Turkey's financial industry is under pressure after this weekend's attempted coup. It's too early to gauge the economic impact -- but analysts are already warning of the threat of higher funding costs, currency volatility and loan losses to the country's banks.
That spells trouble for the European banks that bet big on Turkey's growth prospects -- and vindicate Citigroup's decision to quit at a loss in 2015.
On paper, Turkey should be an attractive market for overseas banks: its economy and population are growing, demand for lending is increasing and the country is on a path that could conceivably lead to European Union membership.
In practice, profit has proven elusive. In 2014, HSBC's Turkish unit made a bigger loss than any of the 46 banks in the country, according to Bloomberg News. Currency weakness has hit even the biggest players, such as Spain's BBVA, which last year wrote down its investment in Garanti -- one of Turkey's top banks -- by about 1.8 billion euros ($2 billion) due to the falling lira.

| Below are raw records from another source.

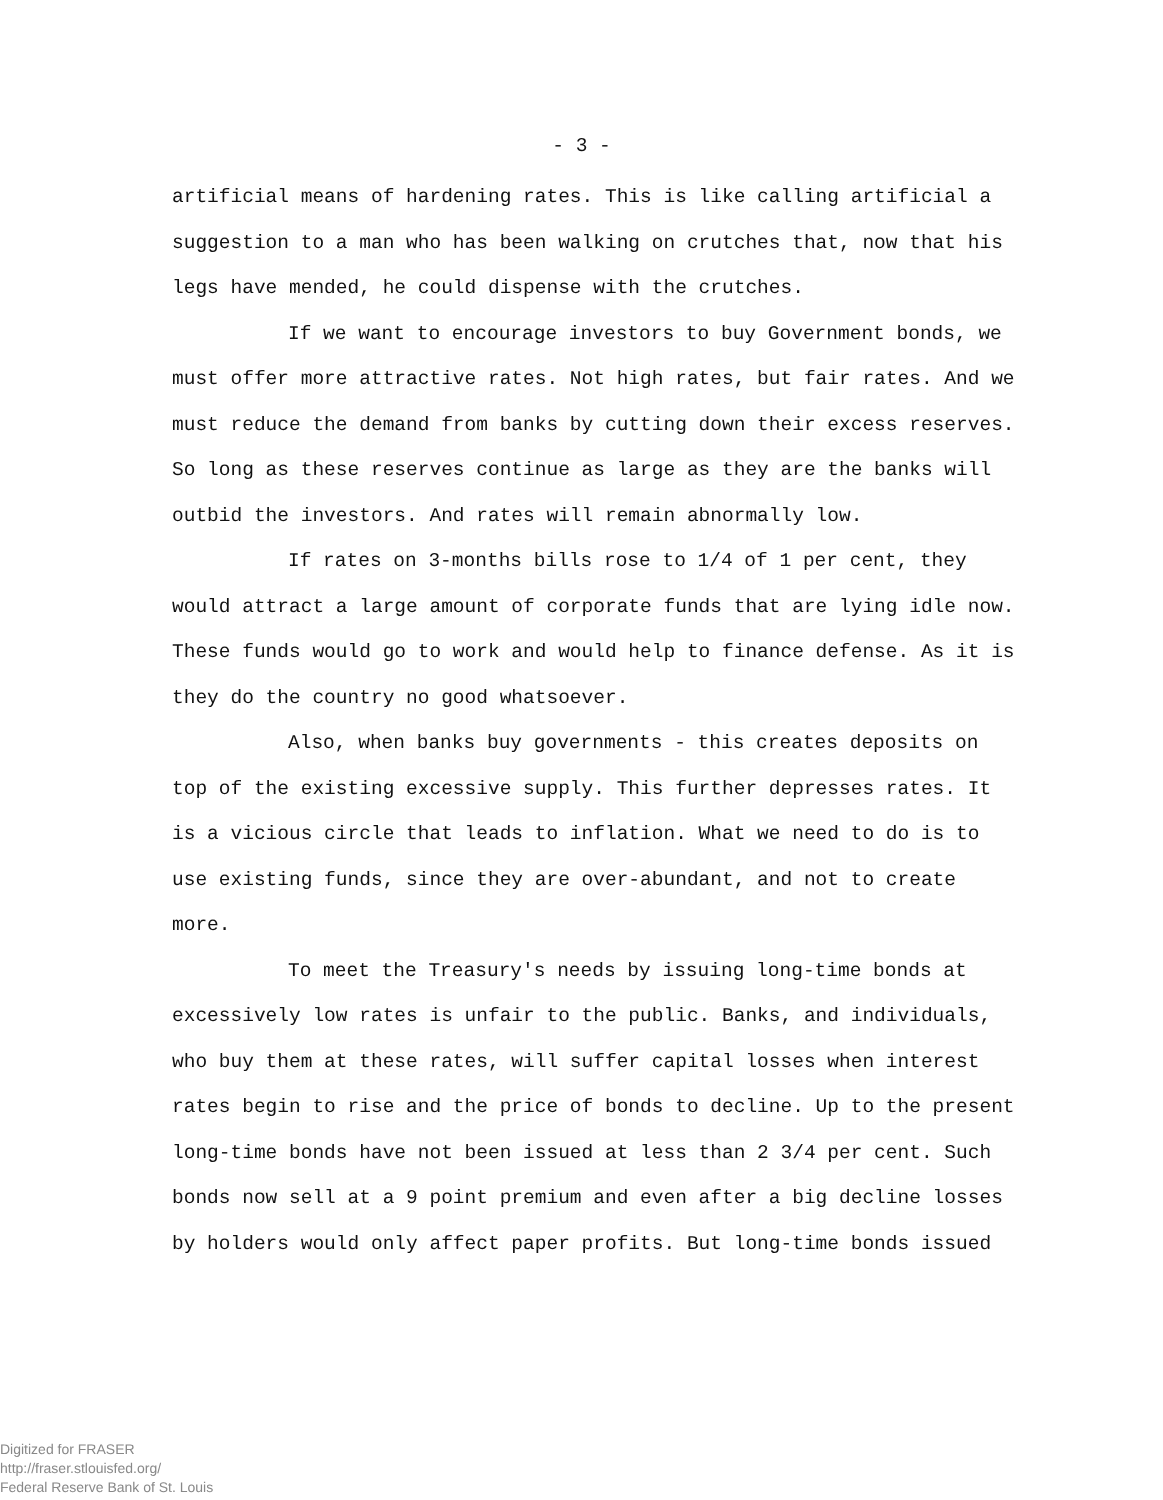- 3 -
artificial means of hardening rates. This is like calling artificial a suggestion to a man who has been walking on crutches that, now that his legs have mended, he could dispense with the crutches.
If we want to encourage investors to buy Government bonds, we must offer more attractive rates. Not high rates, but fair rates. And we must reduce the demand from banks by cutting down their excess reserves. So long as these reserves continue as large as they are the banks will outbid the investors. And rates will remain abnormally low.
If rates on 3-months bills rose to 1/4 of 1 per cent, they would attract a large amount of corporate funds that are lying idle now. These funds would go to work and would help to finance defense. As it is they do the country no good whatsoever.
Also, when banks buy governments - this creates deposits on top of the existing excessive supply. This further depresses rates. It is a vicious circle that leads to inflation. What we need to do is to use existing funds, since they are over-abundant, and not to create more.
To meet the Treasury's needs by issuing long-time bonds at excessively low rates is unfair to the public. Banks, and individuals, who buy them at these rates, will suffer capital losses when interest rates begin to rise and the price of bonds to decline. Up to the present long-time bonds have not been issued at less than 2 3/4 per cent. Such bonds now sell at a 9 point premium and even after a big decline losses by holders would only affect paper profits. But long-time bonds issued
Digitized for FRASER
http://fraser.stlouisfed.org/
Federal Reserve Bank of St. Louis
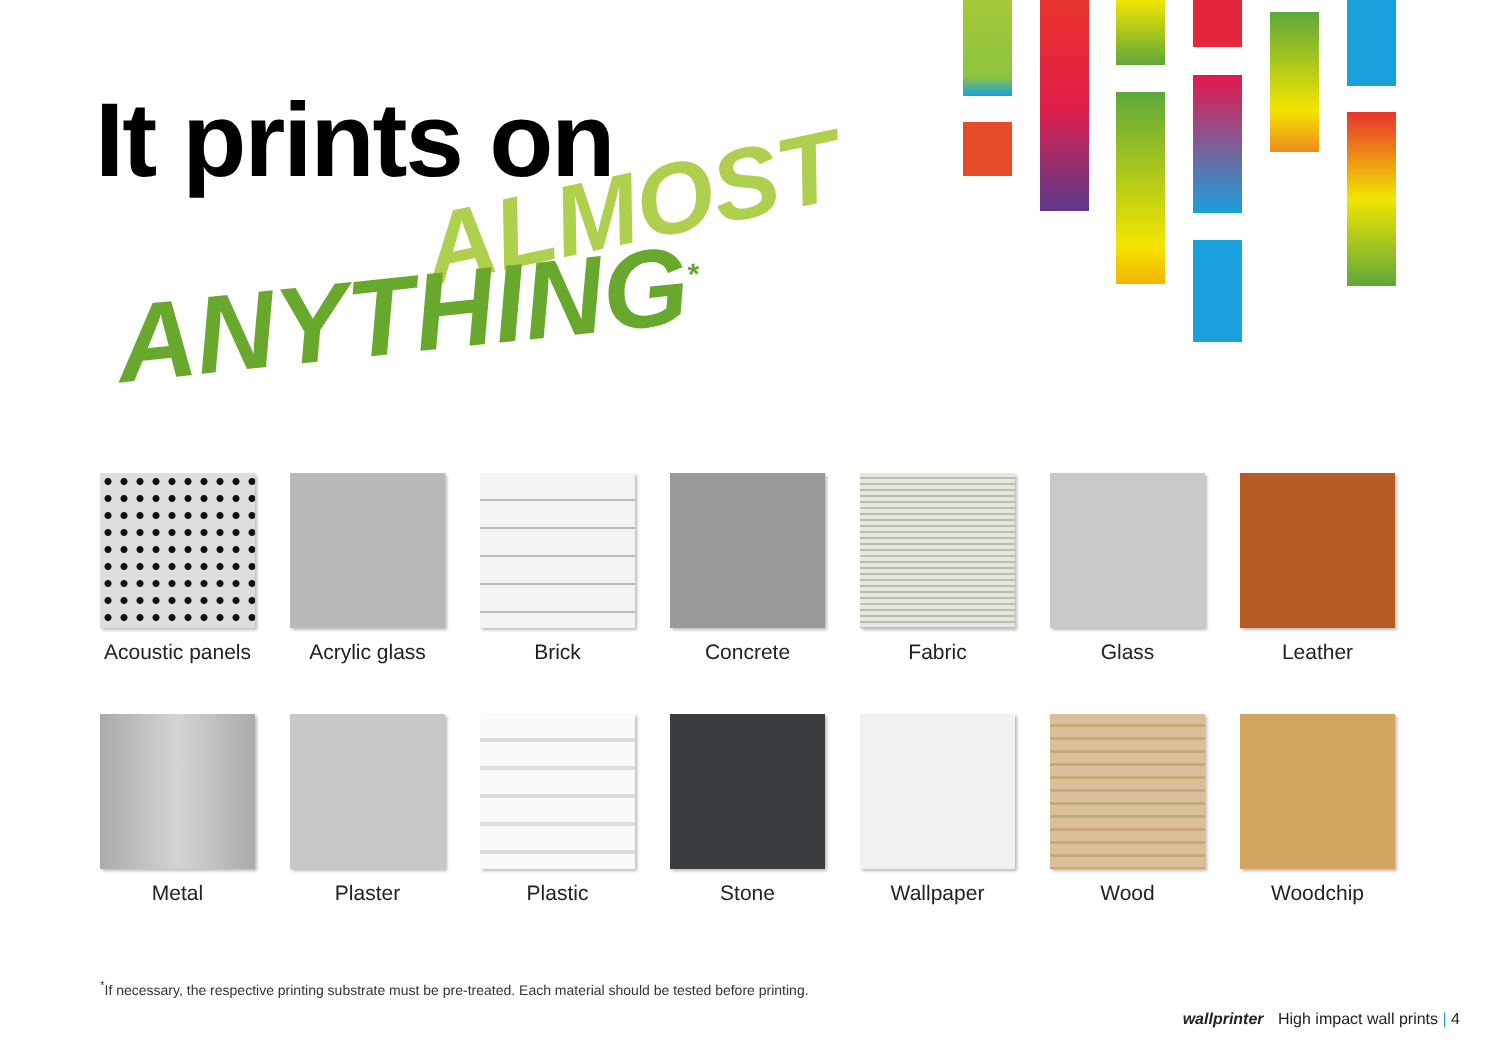It prints on
ALMOST
ANYTHING<sup>*</sup>
Acoustic panels
Acrylic glass
Brick
Concrete
Fabric
Glass
Leather
Metal
Plaster
Plastic
Stone
Wallpaper
Wood
Woodchip
<sup>*</sup> If necessary, the respective printing substrate must be pre-treated. Each material should be tested before printing.
wallprinter High impact wall prints | 4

So far, most banks have held on to their Turkish operations. Demand for these assets is limited and the cost of a hurried exit has seemed high.
In February, HSBC decided to keep its Turkish operation and shrink it after failing to find a buyer. Italy's UniCredit had been mulling a sale of its stake in Yapi Kredit Bank, Bloomberg News's Sonia Sirletti reported in May.
By contrast, BBVA has doubled down on the country, boosting its stake in Garanti to 39 percent last year. The lender expects the acquisition to boost profit by more than 250 million euros this year. That's still not impossible, given the bank's profit from Turkey was 133 million euros in the first quarter -- more than it earned in the U.S.
But the after-effects of the failed coup may vindicate those that managed to back out of their Turkish bets, such as Citigroup. The U.S. lender sold its stake in Akbank in stages after writing down the value of the holding by $1.2 billion in 2012.
Banks in the country are facing greater political influence. President Recep Tayyip Erdogan's on Monday halted the operations of Bank Asya, an Islamic lender linked to political foe and exiled preacher Fethullah Gulen.
There's also the risk of more currency volatility, which is a threat to an economy that relies on foreign investment to finance a current account shortfall. While the lira has already clawed back almost half of its losses from Friday, Goldman Sachs has lowered its three-month forecast for the currency against the dollar. That could be a problem for Turkish borrowers with loans denominated in other currencies: Non-lira lending makes up about 42 percent of Turkish banks' $402 billion of corporate loans, according to Bloomberg Intelligence.
Rapid lending growth has also made Turkish banks more dependent on wholesale market funding -- and therefore more vulnerable to sharp changes in investor sentiment, according to Fitch. Loan-to-deposit ratios rose to 117 percent from 60 percent between 2005 and 2015, according to BBVA research, with reliance on short-term funding from abroad rising in recent years.
Will BBVA and UniCredit cut and run? It's unlikely for now. But if the economic outlook deteriorates, Citigroup's retreat may end up looking increasingly timely -- regardless of the cost.
This column does not necessarily reflect the opinion of Bloomberg LP and its owners.